I'm a senior engineer at a financial services firm, and we're in the early stages of migrating a critical, monolithic risk calculation engine to a cloud-native architecture. The current system is a massive C++ application that runs on-premises, and while it's incredibly fast for batch processing, it's inflexible, expensive to scale, and a nightmare to deploy updates to. The business wants to move to a microservices model on AWS to improve agility and enable real-time risk analytics. However, we're facing a major dilemma: the core calculation algorithms are highly sensitive to latency and require tight coupling between data ingestion, transformation, and computation steps. Initial prototypes using event-driven, fully decoupled services have introduced unacceptable overhead, adding hundreds of milliseconds to calculations that need to complete in under fifty. The team is now considering a hybrid approach—keeping a tightly integrated "compute core" as a single, scalable service while breaking apart the supporting data pipelines and UI layers. I'm concerned this might just recreate a distributed monolith with all its complexities. For architects who have modernized similar high-performance, low-latency systems, how did you approach the decomposition? Did you find that strict microservice boundaries were incompatible with your performance requirements, and if so, what patterns did you use to isolate domains without sacrificing speed? How did you validate the performance of your new architecture before committing to a full rewrite?

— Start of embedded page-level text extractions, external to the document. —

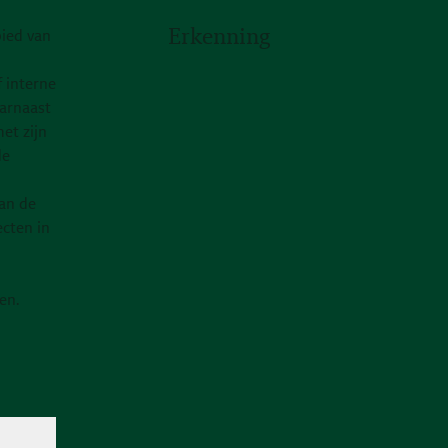
Erkenning
bied van
f interne
aarnaast
et zijn
de
van de
cten in
en.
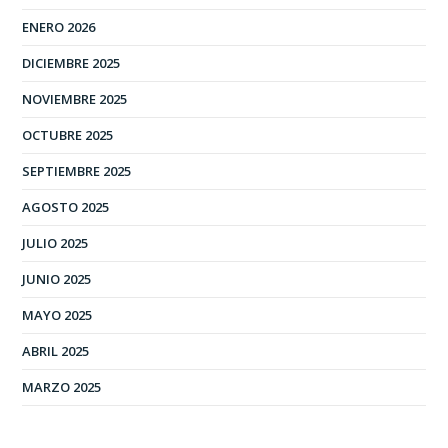
ENERO 2026
DICIEMBRE 2025
NOVIEMBRE 2025
OCTUBRE 2025
SEPTIEMBRE 2025
AGOSTO 2025
JULIO 2025
JUNIO 2025
MAYO 2025
ABRIL 2025
MARZO 2025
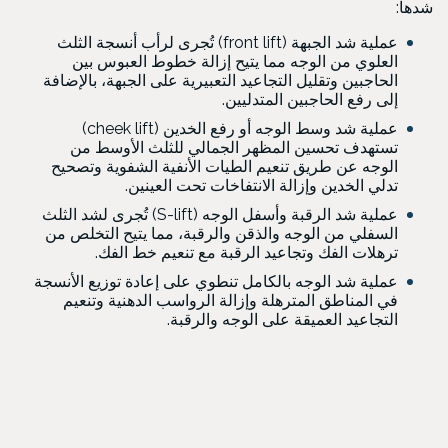
شدها:
عملية شد الجبهة (front lift) تُجرى لرأب أنسجة الثلث
العلوي من الوجه مما يتيح إزالة خطوط العبوس بين
الحاجبين وتقليل التجاعيد التعبيرية على الجبهة، بالإضافة
إلى رفع الحاجبين المتدليين.
عملية شد وسط الوجه أو رفع الخدين (cheek lift)
تستهدف تحسين المظهر الجمالي للثلث الأوسط من
الوجه عن طريق تنعيم الطيات الأنفية الشفوية وتصحيح
تدلي الخدين وإزالة الانتفاخات تحت العينين.
عملية شد الرقبة وأسفل الوجه (S-lift) تُجرى لشد الثلث
السفلي من الوجه والذقن والرقبة، مما يتيح التخلص من
ترهلات الفك وتجاعيد الرقبة مع تنعيم خط الفك.
عملية شد الوجه بالكامل تنطوي على إعادة توزيع الأنسجة
في المناطق المترهلة وإزالة الرواسب الدهنية وتنعيم
التجاعيد العميقة على الوجه والرقبة.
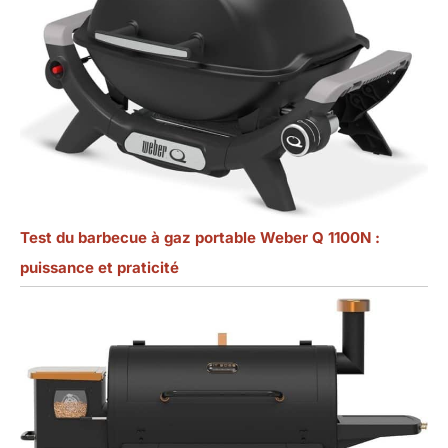
Test du barbecue à gaz portable Weber Q 1100N :
puissance et praticité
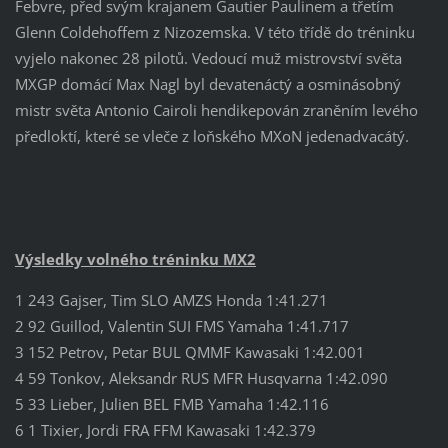
Febvre, před svým krajanem Gautier Paulinem a třetím
Glenn Coldehoffem z Nizozemska. V této třídě do tréninku
vyjelo nakonec 28 pilotů. Vedoucí muž mistrovství světa
MXGP domácí Max Nagl byl devatenáctý a osminásobný
mistr světa Antonio Cairoli hendikepován zraněním levého
předloktí, které se vleče z loňského MXoN jedenadvacátý.
Výsledky volného tréninku MX2
1 243 Gajser, Tim SLO AMZS Honda 1:41.271
2 92 Guillod, Valentin SUI FMS Yamaha 1:41.717
3 152 Petrov, Petar BUL QMMF Kawasaki 1:42.001
4 59 Tonkov, Aleksandr RUS MFR Husqvarna 1:42.090
5 33 Lieber, Julien BEL FMB Yamaha 1:42.116
6 1 Tixier, Jordi FRA FFM Kawasaki 1:42.379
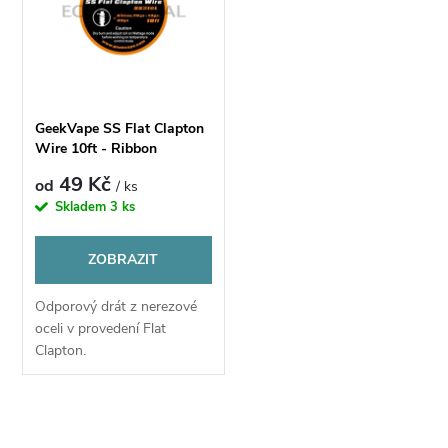
t
t
ů
ů
GeekVape SS Flat Clapton
Wire 10ft - Ribbon
(26GAx18GA) + 32GA
49 Kč
od
/ ks
Skladem
3 ks
ZOBRAZIT
Odporový drát z nerezové
oceli v provedení Flat
Clapton.
O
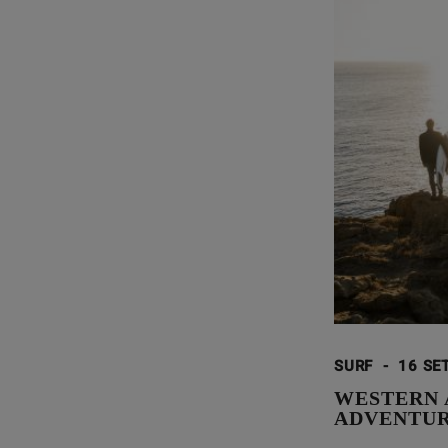
SURF
-
16 SE
WESTERN 
ADVENTUR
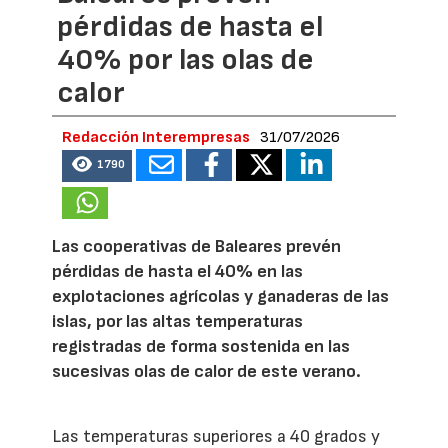
pérdidas de hasta el
40% por las olas de
calor
Redacción Interempresas
31/07/2026
1790
Las cooperativas de Baleares prevén
pérdidas de hasta el 40% en las
explotaciones agrícolas y ganaderas de las
islas, por las altas temperaturas
registradas de forma sostenida en las
sucesivas olas de calor de este verano.
Las temperaturas superiores a 40 grados y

You’re not alone. In projects with latency‑sensitive finance workloads, the pattern we found most tenable is a hybrid: keep a tightly integrated “compute core” as the default, but expose it through a low‑latency face layer so you can progressively decompose the surrounding data ingestion, transformation, and analytics into microservices without forcing the core compute path to detour. Concretely:
- Keep the essential compute engine as a single, high‑performance service (same language, optimized data structures, pinned CPU/memory if you’re on‑prem or dedicated VM in the cloud).
- Add a thin, high‑throughput API boundary (gRPC or high‑performance REST) so other components can feed it without crossing into the compute logic.
- Decompose non‑critical data pipelines and UI/UX layers into separate services behind the same boundary, using a strangler‑pattern approach so you can migrate features one by one without a big rewrite.
- Ensure data locality where possible: keep hot data and the compute core in the same region and, if needed, same VM/AWS AZ to minimize cross‑zone latency.
- Implement a clean fallback path: if cross‑service latency spikes, gracefully route to the conservative path (or batch mode) without corrupting state.